> **Problem**
Rewrite the material below, replacing every "absolute pixels" with "whole pixels" and leaving everything else unchanged.

+++ Supplied entries +++

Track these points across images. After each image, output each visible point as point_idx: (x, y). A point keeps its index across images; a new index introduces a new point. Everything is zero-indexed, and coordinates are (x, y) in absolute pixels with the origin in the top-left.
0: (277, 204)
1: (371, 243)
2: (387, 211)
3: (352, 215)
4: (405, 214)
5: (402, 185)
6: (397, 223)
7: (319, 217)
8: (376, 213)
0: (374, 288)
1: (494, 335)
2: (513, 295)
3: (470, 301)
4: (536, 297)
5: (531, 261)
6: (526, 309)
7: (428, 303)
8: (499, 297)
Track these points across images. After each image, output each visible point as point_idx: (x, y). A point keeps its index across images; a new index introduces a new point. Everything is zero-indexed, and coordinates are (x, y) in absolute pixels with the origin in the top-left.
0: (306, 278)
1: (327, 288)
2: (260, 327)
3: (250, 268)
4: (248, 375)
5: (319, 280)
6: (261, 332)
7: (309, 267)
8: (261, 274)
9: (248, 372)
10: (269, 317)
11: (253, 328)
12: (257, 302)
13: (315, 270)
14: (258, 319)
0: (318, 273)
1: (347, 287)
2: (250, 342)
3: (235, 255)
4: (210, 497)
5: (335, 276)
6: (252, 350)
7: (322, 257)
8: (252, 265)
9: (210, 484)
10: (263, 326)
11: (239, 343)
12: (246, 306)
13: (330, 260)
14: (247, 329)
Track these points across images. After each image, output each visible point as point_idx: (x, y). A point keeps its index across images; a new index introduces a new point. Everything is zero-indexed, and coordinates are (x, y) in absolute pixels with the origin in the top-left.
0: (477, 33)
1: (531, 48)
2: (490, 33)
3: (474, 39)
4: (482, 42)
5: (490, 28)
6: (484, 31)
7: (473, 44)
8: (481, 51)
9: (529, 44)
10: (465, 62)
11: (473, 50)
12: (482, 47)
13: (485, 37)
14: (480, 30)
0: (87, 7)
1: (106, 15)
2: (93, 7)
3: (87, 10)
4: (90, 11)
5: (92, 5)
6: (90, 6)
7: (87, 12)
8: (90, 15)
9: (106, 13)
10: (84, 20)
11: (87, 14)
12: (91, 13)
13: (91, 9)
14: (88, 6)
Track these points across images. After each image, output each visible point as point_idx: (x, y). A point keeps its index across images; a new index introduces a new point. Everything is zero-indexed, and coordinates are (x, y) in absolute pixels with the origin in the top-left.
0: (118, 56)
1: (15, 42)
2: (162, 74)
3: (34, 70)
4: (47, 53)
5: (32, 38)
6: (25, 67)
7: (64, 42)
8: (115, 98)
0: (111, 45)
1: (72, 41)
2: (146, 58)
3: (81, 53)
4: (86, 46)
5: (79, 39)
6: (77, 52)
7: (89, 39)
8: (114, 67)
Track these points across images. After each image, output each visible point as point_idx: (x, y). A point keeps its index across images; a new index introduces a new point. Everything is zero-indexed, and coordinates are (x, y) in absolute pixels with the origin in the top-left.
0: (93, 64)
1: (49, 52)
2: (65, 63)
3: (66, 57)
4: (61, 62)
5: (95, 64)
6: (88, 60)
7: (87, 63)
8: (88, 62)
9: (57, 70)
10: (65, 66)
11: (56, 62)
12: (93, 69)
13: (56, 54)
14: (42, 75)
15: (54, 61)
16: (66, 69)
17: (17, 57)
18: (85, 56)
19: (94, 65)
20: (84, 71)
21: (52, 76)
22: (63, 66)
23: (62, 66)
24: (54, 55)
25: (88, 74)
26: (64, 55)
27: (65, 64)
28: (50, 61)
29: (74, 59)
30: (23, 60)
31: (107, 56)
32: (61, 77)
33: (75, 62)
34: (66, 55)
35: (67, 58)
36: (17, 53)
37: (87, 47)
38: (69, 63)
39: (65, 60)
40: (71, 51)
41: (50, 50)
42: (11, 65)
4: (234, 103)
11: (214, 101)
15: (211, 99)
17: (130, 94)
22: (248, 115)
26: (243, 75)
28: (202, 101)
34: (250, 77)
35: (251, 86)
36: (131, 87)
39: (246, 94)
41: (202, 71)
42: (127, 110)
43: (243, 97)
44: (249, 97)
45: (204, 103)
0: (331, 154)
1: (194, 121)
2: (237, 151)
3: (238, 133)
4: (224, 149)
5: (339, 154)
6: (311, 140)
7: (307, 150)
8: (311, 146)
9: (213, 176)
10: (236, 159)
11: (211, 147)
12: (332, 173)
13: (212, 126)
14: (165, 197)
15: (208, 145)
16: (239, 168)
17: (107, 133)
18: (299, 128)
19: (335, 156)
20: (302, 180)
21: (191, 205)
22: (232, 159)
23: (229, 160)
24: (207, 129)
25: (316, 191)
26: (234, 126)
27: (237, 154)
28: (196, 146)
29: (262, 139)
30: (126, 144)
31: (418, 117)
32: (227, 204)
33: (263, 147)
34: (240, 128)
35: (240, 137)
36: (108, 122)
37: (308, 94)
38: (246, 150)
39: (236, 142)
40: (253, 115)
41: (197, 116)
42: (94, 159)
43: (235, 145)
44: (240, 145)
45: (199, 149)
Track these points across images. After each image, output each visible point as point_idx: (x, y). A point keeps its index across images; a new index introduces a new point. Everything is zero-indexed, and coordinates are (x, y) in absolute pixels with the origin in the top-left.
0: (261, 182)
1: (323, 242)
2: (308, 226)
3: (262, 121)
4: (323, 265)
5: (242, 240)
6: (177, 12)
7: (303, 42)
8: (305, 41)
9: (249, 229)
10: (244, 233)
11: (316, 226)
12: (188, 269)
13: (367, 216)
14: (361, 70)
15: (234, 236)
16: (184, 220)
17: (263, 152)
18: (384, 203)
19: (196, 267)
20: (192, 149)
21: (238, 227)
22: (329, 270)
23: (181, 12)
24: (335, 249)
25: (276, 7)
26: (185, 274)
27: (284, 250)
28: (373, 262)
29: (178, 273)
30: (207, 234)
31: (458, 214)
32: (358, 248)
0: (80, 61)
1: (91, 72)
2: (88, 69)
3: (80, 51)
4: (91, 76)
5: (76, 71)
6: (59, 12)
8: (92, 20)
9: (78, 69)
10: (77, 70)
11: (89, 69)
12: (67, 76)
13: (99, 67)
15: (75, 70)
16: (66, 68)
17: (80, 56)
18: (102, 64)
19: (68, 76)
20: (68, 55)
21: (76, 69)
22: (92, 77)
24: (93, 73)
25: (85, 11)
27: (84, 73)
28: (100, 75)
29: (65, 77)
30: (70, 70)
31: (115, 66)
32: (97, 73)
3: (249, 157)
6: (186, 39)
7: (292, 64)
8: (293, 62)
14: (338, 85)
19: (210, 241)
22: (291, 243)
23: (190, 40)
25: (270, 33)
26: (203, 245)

+++

> **Written reply**
Track these points across images. After each image, output each visible point as point_idx: (x, y). A point keeps its index across images; a new index introduces a new point. Everything is zero-indexed, and coordinates are (x, y) in whole pixels with the origin in the top-left.
0: (277, 204)
1: (371, 243)
2: (387, 211)
3: (352, 215)
4: (405, 214)
5: (402, 185)
6: (397, 223)
7: (319, 217)
8: (376, 213)
0: (374, 288)
1: (494, 335)
2: (513, 295)
3: (470, 301)
4: (536, 297)
5: (531, 261)
6: (526, 309)
7: (428, 303)
8: (499, 297)
Track these points across images. After each image, output each visible point as point_idx: (x, y). A point keeps its index across images; a new index introduces a new point. Everything is zero-indexed, and coordinates are (x, y) in whole pixels with the origin in the top-left.
0: (306, 278)
1: (327, 288)
2: (260, 327)
3: (250, 268)
4: (248, 375)
5: (319, 280)
6: (261, 332)
7: (309, 267)
8: (261, 274)
9: (248, 372)
10: (269, 317)
11: (253, 328)
12: (257, 302)
13: (315, 270)
14: (258, 319)
0: (318, 273)
1: (347, 287)
2: (250, 342)
3: (235, 255)
4: (210, 497)
5: (335, 276)
6: (252, 350)
7: (322, 257)
8: (252, 265)
9: (210, 484)
10: (263, 326)
11: (239, 343)
12: (246, 306)
13: (330, 260)
14: (247, 329)
Track these points across images. After each image, output each visible point as point_idx: (x, y). A point keeps its index across images; a new index introduces a new point. Everything is zero-indexed, and coordinates are (x, y) in whole pixels with the origin in the top-left.
0: (477, 33)
1: (531, 48)
2: (490, 33)
3: (474, 39)
4: (482, 42)
5: (490, 28)
6: (484, 31)
7: (473, 44)
8: (481, 51)
9: (529, 44)
10: (465, 62)
11: (473, 50)
12: (482, 47)
13: (485, 37)
14: (480, 30)
0: (87, 7)
1: (106, 15)
2: (93, 7)
3: (87, 10)
4: (90, 11)
5: (92, 5)
6: (90, 6)
7: (87, 12)
8: (90, 15)
9: (106, 13)
10: (84, 20)
11: (87, 14)
12: (91, 13)
13: (91, 9)
14: (88, 6)
Track these points across images. After each image, output each visible point as point_idx: (x, y). A point keeps its index across images; a new index introduces a new point. Everything is zero-indexed, and coordinates are (x, y) in whole pixels with the origin in the top-left.
0: (118, 56)
1: (15, 42)
2: (162, 74)
3: (34, 70)
4: (47, 53)
5: (32, 38)
6: (25, 67)
7: (64, 42)
8: (115, 98)
0: (111, 45)
1: (72, 41)
2: (146, 58)
3: (81, 53)
4: (86, 46)
5: (79, 39)
6: (77, 52)
7: (89, 39)
8: (114, 67)
Track these points across images. After each image, output each visible point as point_idx: (x, y). A point keeps its index across images; a new index introduces a new point. Everything is zero-indexed, and coordinates are (x, y) in whole pixels with the origin in the top-left.
0: (93, 64)
1: (49, 52)
2: (65, 63)
3: (66, 57)
4: (61, 62)
5: (95, 64)
6: (88, 60)
7: (87, 63)
8: (88, 62)
9: (57, 70)
10: (65, 66)
11: (56, 62)
12: (93, 69)
13: (56, 54)
14: (42, 75)
15: (54, 61)
16: (66, 69)
17: (17, 57)
18: (85, 56)
19: (94, 65)
20: (84, 71)
21: (52, 76)
22: (63, 66)
23: (62, 66)
24: (54, 55)
25: (88, 74)
26: (64, 55)
27: (65, 64)
28: (50, 61)
29: (74, 59)
30: (23, 60)
31: (107, 56)
32: (61, 77)
33: (75, 62)
34: (66, 55)
35: (67, 58)
36: (17, 53)
37: (87, 47)
38: (69, 63)
39: (65, 60)
40: (71, 51)
41: (50, 50)
42: (11, 65)
4: (234, 103)
11: (214, 101)
15: (211, 99)
17: (130, 94)
22: (248, 115)
26: (243, 75)
28: (202, 101)
34: (250, 77)
35: (251, 86)
36: (131, 87)
39: (246, 94)
41: (202, 71)
42: (127, 110)
43: (243, 97)
44: (249, 97)
45: (204, 103)
0: (331, 154)
1: (194, 121)
2: (237, 151)
3: (238, 133)
4: (224, 149)
5: (339, 154)
6: (311, 140)
7: (307, 150)
8: (311, 146)
9: (213, 176)
10: (236, 159)
11: (211, 147)
12: (332, 173)
13: (212, 126)
14: (165, 197)
15: (208, 145)
16: (239, 168)
17: (107, 133)
18: (299, 128)
19: (335, 156)
20: (302, 180)
21: (191, 205)
22: (232, 159)
23: (229, 160)
24: (207, 129)
25: (316, 191)
26: (234, 126)
27: (237, 154)
28: (196, 146)
29: (262, 139)
30: (126, 144)
31: (418, 117)
32: (227, 204)
33: (263, 147)
34: (240, 128)
35: (240, 137)
36: (108, 122)
37: (308, 94)
38: (246, 150)
39: (236, 142)
40: (253, 115)
41: (197, 116)
42: (94, 159)
43: (235, 145)
44: (240, 145)
45: (199, 149)
Track these points across images. After each image, output each visible point as point_idx: (x, y). A point keeps its index across images; a new index introduces a new point. Everything is zero-indexed, and coordinates are (x, y) in whole pixels with the origin in the top-left.
0: (261, 182)
1: (323, 242)
2: (308, 226)
3: (262, 121)
4: (323, 265)
5: (242, 240)
6: (177, 12)
7: (303, 42)
8: (305, 41)
9: (249, 229)
10: (244, 233)
11: (316, 226)
12: (188, 269)
13: (367, 216)
14: (361, 70)
15: (234, 236)
16: (184, 220)
17: (263, 152)
18: (384, 203)
19: (196, 267)
20: (192, 149)
21: (238, 227)
22: (329, 270)
23: (181, 12)
24: (335, 249)
25: (276, 7)
26: (185, 274)
27: (284, 250)
28: (373, 262)
29: (178, 273)
30: (207, 234)
31: (458, 214)
32: (358, 248)
0: (80, 61)
1: (91, 72)
2: (88, 69)
3: (80, 51)
4: (91, 76)
5: (76, 71)
6: (59, 12)
8: (92, 20)
9: (78, 69)
10: (77, 70)
11: (89, 69)
12: (67, 76)
13: (99, 67)
15: (75, 70)
16: (66, 68)
17: (80, 56)
18: (102, 64)
19: (68, 76)
20: (68, 55)
21: (76, 69)
22: (92, 77)
24: (93, 73)
25: (85, 11)
27: (84, 73)
28: (100, 75)
29: (65, 77)
30: (70, 70)
31: (115, 66)
32: (97, 73)
3: (249, 157)
6: (186, 39)
7: (292, 64)
8: (293, 62)
14: (338, 85)
19: (210, 241)
22: (291, 243)
23: (190, 40)
25: (270, 33)
26: (203, 245)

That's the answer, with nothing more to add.